Relational Economic Geography: A Partial Understanding or a New Paradigm?
批判性评估了关系经济地理学,指出其本体论不精确、偏重微观过程,难以提供因果解释和区分经济理论,建议采用演化的历史制度主义来理解经济关系。
Abstract Relational approaches in economic geography have grown in popularity and influence, but have not been critically evaluated or discussed. This article argues that poststructural and network‐based versions of relational economic geography undoubtedly open up new research issues and provide tools for certain purposes, but questions whether they provide a coherent research agenda and new theoretical paradigm that can guide the reconceptualization of economic geography. The article addresses two main cases for a relational approach: its correspondence with a knowledge‐ and network‐based capitalism and the claim that it provides an improved philosophy and ontology. It finds problems with both cases and argues that the approach provides an imprecise and selective ontology that is preoccupied with microscale processes. As a result, relational economic geography does not lend itself to causal explanations and schemas, is incapable of discriminating among different economic theories, and could become immune to empirical evaluation.
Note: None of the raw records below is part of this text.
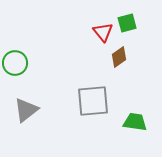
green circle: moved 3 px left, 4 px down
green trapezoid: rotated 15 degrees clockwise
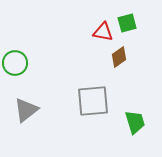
red triangle: rotated 40 degrees counterclockwise
green trapezoid: rotated 65 degrees clockwise
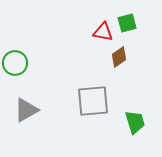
gray triangle: rotated 8 degrees clockwise
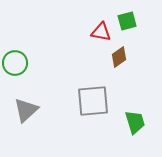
green square: moved 2 px up
red triangle: moved 2 px left
gray triangle: rotated 12 degrees counterclockwise
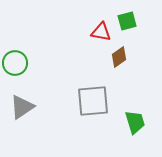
gray triangle: moved 4 px left, 3 px up; rotated 8 degrees clockwise
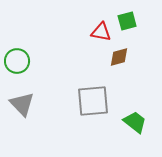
brown diamond: rotated 20 degrees clockwise
green circle: moved 2 px right, 2 px up
gray triangle: moved 3 px up; rotated 40 degrees counterclockwise
green trapezoid: rotated 35 degrees counterclockwise
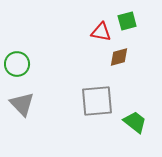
green circle: moved 3 px down
gray square: moved 4 px right
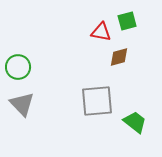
green circle: moved 1 px right, 3 px down
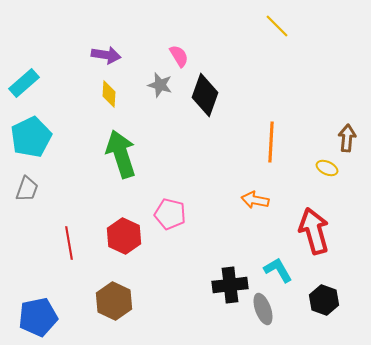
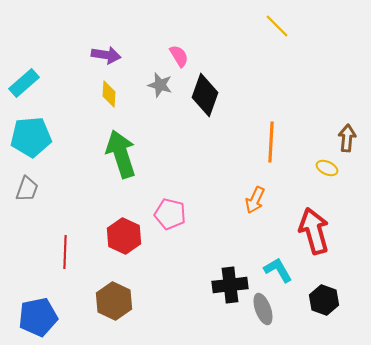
cyan pentagon: rotated 21 degrees clockwise
orange arrow: rotated 76 degrees counterclockwise
red line: moved 4 px left, 9 px down; rotated 12 degrees clockwise
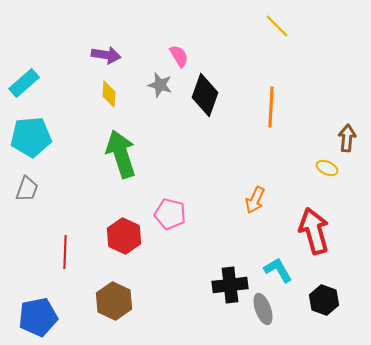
orange line: moved 35 px up
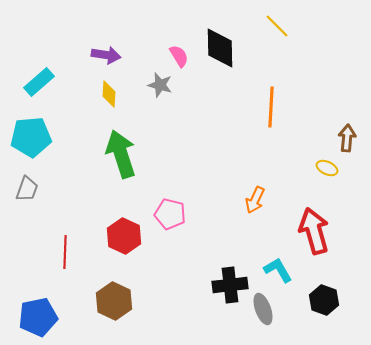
cyan rectangle: moved 15 px right, 1 px up
black diamond: moved 15 px right, 47 px up; rotated 21 degrees counterclockwise
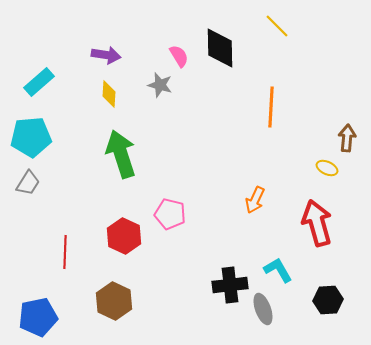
gray trapezoid: moved 1 px right, 6 px up; rotated 12 degrees clockwise
red arrow: moved 3 px right, 8 px up
black hexagon: moved 4 px right; rotated 24 degrees counterclockwise
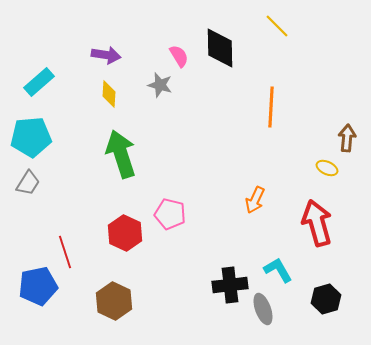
red hexagon: moved 1 px right, 3 px up
red line: rotated 20 degrees counterclockwise
black hexagon: moved 2 px left, 1 px up; rotated 12 degrees counterclockwise
blue pentagon: moved 31 px up
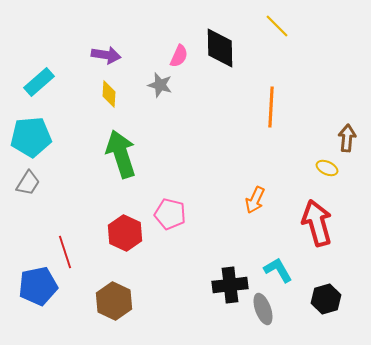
pink semicircle: rotated 55 degrees clockwise
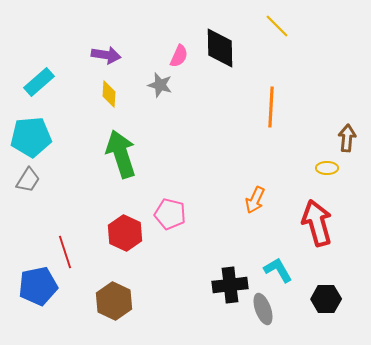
yellow ellipse: rotated 25 degrees counterclockwise
gray trapezoid: moved 3 px up
black hexagon: rotated 16 degrees clockwise
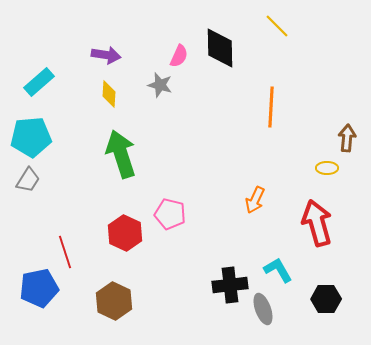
blue pentagon: moved 1 px right, 2 px down
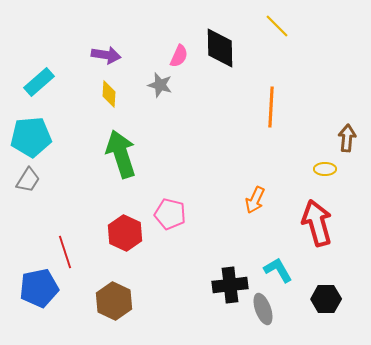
yellow ellipse: moved 2 px left, 1 px down
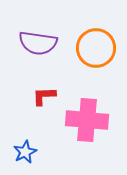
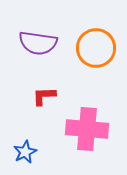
pink cross: moved 9 px down
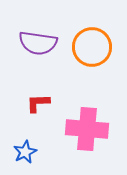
orange circle: moved 4 px left, 1 px up
red L-shape: moved 6 px left, 7 px down
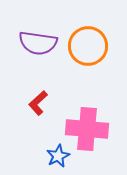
orange circle: moved 4 px left, 1 px up
red L-shape: rotated 40 degrees counterclockwise
blue star: moved 33 px right, 4 px down
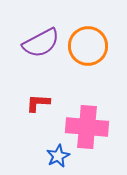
purple semicircle: moved 3 px right; rotated 36 degrees counterclockwise
red L-shape: rotated 45 degrees clockwise
pink cross: moved 2 px up
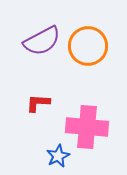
purple semicircle: moved 1 px right, 2 px up
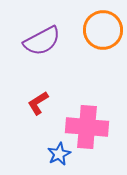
orange circle: moved 15 px right, 16 px up
red L-shape: rotated 35 degrees counterclockwise
blue star: moved 1 px right, 2 px up
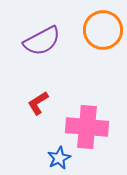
blue star: moved 4 px down
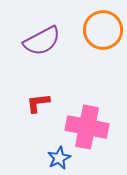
red L-shape: rotated 25 degrees clockwise
pink cross: rotated 6 degrees clockwise
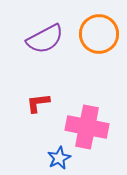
orange circle: moved 4 px left, 4 px down
purple semicircle: moved 3 px right, 2 px up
In many cases, it seems to disregard many of the valuable insights of institutionalist and critical realist approaches, including the implications of emergence. The article concludes that instead of searching for a microlevel relational perspective or a new vocabulary, economic geography's analysis of connections and relations would be better set within an evolutionary and historical institutionalism that understands economic relations as forms of institutional rules and practices and does not privilege ties and networks over nodes and agents.